Collection entries —
*** Begin section ***

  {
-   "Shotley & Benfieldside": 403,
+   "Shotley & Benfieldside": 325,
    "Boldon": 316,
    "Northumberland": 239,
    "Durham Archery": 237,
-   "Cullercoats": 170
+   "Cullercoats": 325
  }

*** End section ***
*** Begin section ***

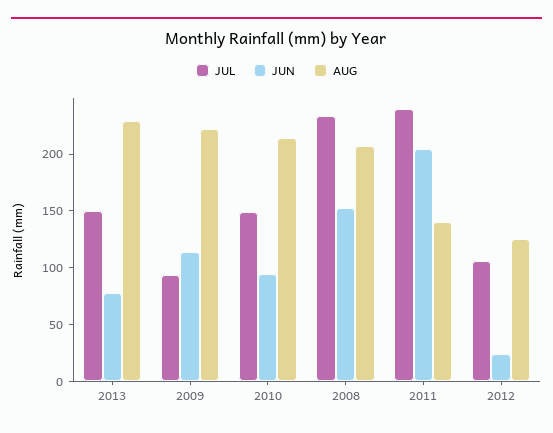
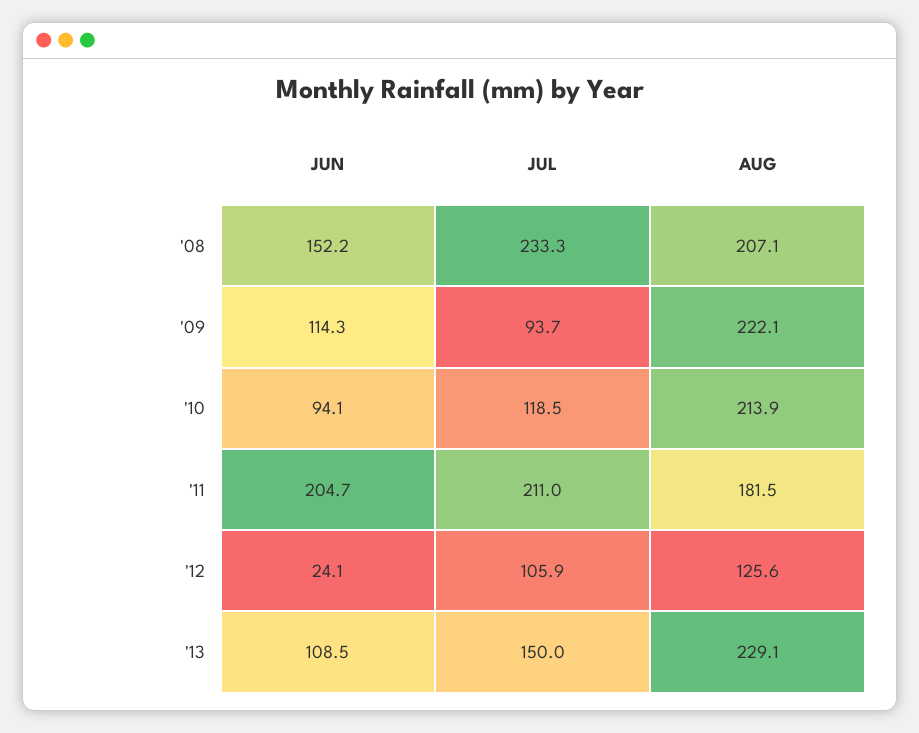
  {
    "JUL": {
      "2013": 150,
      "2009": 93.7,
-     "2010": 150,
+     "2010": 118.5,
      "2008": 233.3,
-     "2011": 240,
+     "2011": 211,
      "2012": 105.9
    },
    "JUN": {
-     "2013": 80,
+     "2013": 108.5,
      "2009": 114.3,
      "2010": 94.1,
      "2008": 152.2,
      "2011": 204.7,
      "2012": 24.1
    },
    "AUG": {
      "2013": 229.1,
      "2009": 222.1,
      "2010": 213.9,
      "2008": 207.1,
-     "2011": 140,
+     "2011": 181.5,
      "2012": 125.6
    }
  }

*** End section ***

EXERCISE INSTRUCTIONS — In the records, locate each line holding the string "Shotley" and copy it.

FINISHED EXERCISE —
-   "Shotley & Benfieldside": 403,
+   "Shotley & Benfieldside": 325,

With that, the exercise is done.